STUDY TEXT START

A modification of the chromosomal environment due to the duplication could possibly be involved in the genesis of the finger phenotype. Such mechanisms have already been described by Dlugaszewska et al13 and correspond to translocations and inversions with breakpoints near the HOXD cluster. Patient 2 (as designated in the original article) carried a t(2;10)(q31.1;q23.33) translocation with a proximal breakpoint around 1050 kb downstream to HOXD13. He harboured ulnar hypoplasia and absence of fingers 3 to 5 and hypoplastic fingers 1 and 2. In this case, a first wave impairment could be suspected because of the zeugopod involvement, and thus, ELCR misregulation might be involved in the phenotype. Regarding our patients, karyotype and FISH analyses allowed to confirm that the duplication was tandem, rather than being translocated to another chromosome.

STUDY TEXT END
STORED DATA START

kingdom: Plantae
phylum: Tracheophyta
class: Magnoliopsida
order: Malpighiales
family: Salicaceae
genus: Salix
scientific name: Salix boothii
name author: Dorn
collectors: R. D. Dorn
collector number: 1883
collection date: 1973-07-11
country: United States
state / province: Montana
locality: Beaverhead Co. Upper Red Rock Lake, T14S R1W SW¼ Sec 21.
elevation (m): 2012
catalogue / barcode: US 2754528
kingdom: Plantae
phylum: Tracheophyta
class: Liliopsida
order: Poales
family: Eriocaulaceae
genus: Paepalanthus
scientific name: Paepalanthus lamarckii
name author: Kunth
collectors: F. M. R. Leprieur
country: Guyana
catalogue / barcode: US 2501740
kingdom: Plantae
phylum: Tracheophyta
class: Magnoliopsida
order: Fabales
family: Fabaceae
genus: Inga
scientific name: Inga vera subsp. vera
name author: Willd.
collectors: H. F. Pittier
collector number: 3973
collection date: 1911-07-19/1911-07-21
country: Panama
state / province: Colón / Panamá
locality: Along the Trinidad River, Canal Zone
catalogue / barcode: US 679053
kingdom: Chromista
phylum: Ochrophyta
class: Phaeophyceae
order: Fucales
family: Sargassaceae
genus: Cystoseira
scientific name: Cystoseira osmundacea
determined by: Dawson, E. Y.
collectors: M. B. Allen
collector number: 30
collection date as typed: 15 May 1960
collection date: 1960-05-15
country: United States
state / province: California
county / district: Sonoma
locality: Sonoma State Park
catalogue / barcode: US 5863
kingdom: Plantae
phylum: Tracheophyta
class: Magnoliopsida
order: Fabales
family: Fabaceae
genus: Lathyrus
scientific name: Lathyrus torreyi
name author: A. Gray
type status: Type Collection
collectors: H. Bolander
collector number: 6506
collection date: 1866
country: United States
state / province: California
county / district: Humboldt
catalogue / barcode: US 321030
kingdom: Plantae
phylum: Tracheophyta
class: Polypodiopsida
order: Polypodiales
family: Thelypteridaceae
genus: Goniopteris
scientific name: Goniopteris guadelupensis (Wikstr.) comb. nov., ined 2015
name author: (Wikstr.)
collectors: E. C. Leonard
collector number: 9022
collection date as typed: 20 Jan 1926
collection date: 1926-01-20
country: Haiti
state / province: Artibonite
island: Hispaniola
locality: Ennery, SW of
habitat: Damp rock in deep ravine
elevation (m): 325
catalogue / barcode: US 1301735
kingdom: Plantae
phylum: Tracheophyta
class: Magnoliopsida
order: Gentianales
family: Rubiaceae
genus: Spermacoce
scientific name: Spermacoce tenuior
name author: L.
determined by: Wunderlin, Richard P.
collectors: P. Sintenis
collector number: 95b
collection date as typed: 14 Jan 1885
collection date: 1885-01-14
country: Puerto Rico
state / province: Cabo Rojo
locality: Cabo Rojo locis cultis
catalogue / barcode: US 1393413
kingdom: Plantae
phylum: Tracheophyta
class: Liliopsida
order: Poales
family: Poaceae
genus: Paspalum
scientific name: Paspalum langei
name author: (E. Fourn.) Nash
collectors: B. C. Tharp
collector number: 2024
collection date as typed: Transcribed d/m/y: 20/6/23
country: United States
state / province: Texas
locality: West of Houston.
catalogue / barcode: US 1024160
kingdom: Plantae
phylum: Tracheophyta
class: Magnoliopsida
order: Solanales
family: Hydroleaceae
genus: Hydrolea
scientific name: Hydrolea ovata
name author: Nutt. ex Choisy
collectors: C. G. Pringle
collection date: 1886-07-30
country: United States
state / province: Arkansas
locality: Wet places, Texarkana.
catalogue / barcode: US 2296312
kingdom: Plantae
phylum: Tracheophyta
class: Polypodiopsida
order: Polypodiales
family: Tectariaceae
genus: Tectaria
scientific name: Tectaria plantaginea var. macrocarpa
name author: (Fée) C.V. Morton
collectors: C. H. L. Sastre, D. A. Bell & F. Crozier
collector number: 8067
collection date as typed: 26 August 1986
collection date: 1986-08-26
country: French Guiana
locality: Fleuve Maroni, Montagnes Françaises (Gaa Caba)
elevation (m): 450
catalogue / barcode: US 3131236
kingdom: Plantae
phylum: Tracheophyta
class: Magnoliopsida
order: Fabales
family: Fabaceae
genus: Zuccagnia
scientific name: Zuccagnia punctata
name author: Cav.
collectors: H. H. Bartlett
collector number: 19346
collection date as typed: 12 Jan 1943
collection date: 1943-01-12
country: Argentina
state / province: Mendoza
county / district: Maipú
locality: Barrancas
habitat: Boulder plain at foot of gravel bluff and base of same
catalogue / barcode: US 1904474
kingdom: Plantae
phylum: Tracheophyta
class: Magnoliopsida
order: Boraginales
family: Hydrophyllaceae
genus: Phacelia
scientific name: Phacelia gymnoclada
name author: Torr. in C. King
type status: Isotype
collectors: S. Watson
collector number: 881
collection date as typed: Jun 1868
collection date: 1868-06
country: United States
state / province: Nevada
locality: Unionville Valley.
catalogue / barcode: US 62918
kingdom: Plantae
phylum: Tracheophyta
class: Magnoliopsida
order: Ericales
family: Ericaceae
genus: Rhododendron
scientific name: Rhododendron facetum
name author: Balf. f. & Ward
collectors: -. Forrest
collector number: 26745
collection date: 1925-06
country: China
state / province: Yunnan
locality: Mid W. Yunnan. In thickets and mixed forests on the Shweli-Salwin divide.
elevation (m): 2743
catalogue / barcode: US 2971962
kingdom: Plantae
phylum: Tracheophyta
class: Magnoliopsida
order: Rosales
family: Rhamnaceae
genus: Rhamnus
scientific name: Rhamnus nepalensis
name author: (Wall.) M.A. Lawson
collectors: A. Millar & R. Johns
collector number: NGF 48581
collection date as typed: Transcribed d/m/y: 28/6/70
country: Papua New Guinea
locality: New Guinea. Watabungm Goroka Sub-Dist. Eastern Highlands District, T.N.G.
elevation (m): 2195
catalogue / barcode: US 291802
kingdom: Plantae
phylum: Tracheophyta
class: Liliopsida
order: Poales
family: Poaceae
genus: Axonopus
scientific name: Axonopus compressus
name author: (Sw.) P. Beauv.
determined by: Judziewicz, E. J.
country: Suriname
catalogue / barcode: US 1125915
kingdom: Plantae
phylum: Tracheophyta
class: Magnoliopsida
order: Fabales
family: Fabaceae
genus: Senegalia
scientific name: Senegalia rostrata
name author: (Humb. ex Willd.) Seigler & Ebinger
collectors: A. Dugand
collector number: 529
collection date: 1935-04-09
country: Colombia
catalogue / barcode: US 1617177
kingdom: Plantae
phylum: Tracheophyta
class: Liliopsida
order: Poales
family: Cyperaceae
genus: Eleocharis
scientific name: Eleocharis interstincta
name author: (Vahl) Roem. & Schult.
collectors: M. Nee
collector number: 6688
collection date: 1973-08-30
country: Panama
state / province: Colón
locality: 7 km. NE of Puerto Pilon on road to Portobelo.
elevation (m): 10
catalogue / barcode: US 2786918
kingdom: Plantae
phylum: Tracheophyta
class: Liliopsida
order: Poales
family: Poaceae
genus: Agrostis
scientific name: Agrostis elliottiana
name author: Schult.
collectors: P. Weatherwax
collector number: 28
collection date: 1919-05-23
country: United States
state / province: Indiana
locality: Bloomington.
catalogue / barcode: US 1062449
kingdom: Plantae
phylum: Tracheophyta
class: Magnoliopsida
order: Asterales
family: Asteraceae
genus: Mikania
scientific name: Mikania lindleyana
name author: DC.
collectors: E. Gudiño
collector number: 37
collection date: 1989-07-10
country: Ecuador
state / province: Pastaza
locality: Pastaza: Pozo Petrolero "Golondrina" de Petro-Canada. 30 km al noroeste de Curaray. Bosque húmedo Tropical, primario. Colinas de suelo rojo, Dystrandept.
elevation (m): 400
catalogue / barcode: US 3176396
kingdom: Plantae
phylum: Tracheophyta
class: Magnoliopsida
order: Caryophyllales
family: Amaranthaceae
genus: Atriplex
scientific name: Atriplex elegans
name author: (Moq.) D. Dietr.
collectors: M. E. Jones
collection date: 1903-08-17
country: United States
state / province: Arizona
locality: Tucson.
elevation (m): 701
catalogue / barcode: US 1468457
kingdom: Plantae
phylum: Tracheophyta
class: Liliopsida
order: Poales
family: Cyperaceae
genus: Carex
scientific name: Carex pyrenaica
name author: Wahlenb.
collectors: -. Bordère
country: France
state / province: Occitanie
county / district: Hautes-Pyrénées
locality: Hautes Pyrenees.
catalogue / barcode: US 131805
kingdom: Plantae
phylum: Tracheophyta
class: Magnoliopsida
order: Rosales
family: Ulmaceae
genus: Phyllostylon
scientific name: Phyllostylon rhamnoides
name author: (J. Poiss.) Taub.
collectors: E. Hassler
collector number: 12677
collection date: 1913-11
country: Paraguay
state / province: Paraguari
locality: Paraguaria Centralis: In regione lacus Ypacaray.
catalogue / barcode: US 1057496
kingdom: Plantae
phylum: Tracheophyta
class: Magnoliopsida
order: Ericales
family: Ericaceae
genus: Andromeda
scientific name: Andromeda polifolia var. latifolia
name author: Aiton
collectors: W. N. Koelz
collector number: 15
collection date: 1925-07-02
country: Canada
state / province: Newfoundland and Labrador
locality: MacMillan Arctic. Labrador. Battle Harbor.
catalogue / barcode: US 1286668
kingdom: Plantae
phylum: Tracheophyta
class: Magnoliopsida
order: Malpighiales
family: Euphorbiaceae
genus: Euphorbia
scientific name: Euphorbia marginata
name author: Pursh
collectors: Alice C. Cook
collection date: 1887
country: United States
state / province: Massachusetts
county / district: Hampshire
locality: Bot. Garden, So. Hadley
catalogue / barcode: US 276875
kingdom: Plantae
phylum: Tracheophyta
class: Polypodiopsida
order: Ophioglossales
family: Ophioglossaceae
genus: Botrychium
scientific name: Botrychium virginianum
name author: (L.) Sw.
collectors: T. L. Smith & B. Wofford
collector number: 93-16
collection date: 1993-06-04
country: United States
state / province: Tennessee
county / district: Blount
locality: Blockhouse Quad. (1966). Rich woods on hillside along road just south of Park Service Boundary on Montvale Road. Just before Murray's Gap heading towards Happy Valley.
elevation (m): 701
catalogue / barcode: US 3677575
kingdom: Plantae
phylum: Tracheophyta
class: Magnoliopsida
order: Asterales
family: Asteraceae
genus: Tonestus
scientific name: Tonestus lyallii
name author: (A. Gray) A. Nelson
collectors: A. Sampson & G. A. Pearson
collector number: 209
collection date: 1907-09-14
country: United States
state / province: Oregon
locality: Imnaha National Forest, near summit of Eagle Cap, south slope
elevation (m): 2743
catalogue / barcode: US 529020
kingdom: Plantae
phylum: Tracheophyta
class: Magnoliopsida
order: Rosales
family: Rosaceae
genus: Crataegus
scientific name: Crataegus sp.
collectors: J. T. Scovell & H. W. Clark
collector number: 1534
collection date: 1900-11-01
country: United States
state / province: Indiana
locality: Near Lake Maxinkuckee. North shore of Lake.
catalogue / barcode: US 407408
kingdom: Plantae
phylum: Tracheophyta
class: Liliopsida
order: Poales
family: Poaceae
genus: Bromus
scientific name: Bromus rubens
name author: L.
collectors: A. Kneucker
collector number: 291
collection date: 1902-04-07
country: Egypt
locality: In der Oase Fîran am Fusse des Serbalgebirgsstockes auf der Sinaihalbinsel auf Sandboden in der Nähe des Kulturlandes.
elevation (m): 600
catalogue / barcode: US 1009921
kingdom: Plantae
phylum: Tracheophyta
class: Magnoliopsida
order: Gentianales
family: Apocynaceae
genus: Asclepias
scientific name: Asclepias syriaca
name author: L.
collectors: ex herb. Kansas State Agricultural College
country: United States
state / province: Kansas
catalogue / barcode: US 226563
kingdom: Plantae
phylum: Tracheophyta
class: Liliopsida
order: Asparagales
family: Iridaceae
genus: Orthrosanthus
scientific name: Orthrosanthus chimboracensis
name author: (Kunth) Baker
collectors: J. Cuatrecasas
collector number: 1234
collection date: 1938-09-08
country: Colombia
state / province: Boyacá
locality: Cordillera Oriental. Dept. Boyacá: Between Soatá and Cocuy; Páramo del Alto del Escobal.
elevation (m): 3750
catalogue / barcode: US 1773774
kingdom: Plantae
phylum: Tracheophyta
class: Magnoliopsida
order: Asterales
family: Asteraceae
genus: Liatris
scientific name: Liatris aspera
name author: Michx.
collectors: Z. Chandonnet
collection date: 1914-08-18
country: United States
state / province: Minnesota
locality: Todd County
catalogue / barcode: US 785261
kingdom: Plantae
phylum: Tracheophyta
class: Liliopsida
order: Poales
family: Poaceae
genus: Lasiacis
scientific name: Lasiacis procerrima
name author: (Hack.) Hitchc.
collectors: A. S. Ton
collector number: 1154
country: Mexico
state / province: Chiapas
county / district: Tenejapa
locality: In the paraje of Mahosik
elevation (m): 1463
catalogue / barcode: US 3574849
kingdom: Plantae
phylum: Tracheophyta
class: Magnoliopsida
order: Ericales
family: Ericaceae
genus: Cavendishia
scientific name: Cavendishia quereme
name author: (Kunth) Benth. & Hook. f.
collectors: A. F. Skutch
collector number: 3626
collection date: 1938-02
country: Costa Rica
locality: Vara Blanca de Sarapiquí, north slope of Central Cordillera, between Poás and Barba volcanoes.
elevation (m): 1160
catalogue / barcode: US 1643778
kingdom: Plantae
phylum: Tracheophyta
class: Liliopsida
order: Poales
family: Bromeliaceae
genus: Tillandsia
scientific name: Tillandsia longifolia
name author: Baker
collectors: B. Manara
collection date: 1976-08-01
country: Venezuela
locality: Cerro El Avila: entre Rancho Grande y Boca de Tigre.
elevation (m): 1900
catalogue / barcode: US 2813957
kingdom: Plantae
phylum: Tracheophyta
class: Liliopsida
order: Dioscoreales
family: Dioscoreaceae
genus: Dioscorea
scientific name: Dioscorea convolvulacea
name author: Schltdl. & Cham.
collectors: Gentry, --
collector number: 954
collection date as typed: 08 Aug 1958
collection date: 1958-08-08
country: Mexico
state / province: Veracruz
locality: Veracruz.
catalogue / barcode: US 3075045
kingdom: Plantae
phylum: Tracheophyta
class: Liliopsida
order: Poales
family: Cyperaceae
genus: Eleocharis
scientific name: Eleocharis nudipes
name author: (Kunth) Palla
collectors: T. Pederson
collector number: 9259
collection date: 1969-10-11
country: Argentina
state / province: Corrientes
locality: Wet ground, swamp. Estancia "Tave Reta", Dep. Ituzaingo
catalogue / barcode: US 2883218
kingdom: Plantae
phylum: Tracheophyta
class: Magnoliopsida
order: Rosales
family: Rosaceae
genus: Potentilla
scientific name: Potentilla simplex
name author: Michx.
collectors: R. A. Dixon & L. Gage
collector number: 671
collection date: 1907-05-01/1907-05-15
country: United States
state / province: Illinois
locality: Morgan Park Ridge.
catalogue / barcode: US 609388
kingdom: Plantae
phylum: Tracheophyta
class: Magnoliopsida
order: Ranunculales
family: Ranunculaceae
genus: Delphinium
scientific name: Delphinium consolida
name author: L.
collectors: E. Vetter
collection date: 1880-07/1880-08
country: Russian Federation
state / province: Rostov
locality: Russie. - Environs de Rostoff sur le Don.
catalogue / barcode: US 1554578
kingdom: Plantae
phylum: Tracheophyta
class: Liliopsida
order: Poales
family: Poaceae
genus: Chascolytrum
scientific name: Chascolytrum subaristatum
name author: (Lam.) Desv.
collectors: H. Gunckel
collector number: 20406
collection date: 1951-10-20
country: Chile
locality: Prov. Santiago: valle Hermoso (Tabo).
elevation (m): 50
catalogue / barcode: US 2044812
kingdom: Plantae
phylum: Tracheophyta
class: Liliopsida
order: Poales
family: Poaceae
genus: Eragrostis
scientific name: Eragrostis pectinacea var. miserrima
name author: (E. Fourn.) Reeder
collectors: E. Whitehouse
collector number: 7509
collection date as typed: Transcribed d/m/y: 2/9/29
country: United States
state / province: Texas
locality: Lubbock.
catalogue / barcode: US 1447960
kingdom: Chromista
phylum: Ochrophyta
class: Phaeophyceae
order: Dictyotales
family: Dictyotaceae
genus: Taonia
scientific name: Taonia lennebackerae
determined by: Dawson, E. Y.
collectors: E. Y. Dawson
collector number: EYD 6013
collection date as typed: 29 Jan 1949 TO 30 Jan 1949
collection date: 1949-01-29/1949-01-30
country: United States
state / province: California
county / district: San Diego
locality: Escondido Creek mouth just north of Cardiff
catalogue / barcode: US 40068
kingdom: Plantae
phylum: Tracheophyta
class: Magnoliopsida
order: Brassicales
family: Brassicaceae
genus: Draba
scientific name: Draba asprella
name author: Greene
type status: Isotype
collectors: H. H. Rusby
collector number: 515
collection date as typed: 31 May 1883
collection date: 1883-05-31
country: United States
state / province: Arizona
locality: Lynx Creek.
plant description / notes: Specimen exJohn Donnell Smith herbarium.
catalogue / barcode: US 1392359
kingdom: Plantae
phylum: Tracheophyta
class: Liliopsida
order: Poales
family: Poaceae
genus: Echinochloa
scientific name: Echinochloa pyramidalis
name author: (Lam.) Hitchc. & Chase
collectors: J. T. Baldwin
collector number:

STORED DATA END

PROBLEM 1: In the passage on the duplication near the HOXD cluster, which translocation did Patient 2 carry?
PROBLEM 2: List every feature of Patient 2's limb phenotype given in the passage on the duplication near the HOXD cluster.
PROBLEM 3: Continue the passage on the duplication near the HOXD cluster, starting after its final sentence.

WRITTEN ANSWER 1: t(2;10)(q31.1;q23.33)

WRITTEN ANSWER 2:
- Ulnar hypoplasia
- Absence of fingers 3 to 5
- Hypoplastic fingers 1 and 2

WRITTEN ANSWER 3:
It is known that HOXD products need to be adequately balanced for a normal digit pattern. Thus, we studied the expression of HOXD13, HOXD12 and HOXD10 in two affected patients carrying a 2q31.1q31.2 duplication. We showed that, in lymphobasts, the duplication was responsible for a complex modification of HOXD genes’ expression, and we hypothesised that this may alter the limb bud development and cause the phenotype.

Indeed, the overexpression of the most 5′ located HOXD gene can, by itself, generate finger anomalies. It has been demonstrated that in presence of GLI3, HOXD10 upregulation induces polydactyly, whereas upregulation of HOXD13 and HOXD12 leads to oligodactyly.12 Moreover, the altered expression of HOXD genes probably modifies their pattern of expression and impairs the digit shaping as described in an animal model presenting an internal duplication of the complex.3, 4 The overexpression of HOXD10 and HOXD13 modifies the ratio between 5′ HOXD genes and GLI3 products, probably mimicking a lack of GLI3 products that corresponds to Greig syndrome in which cutaneous syndactyly occurs.

For the genes presumptively involved in the nystagmus, CHN1 was overexpressed in the duplicated patients (2.1 fold in the father and 1.6 fold in the daughter), as well as CHRNA1 (1.3 fold in the father and 3.0 fold in the daughter; data not shown).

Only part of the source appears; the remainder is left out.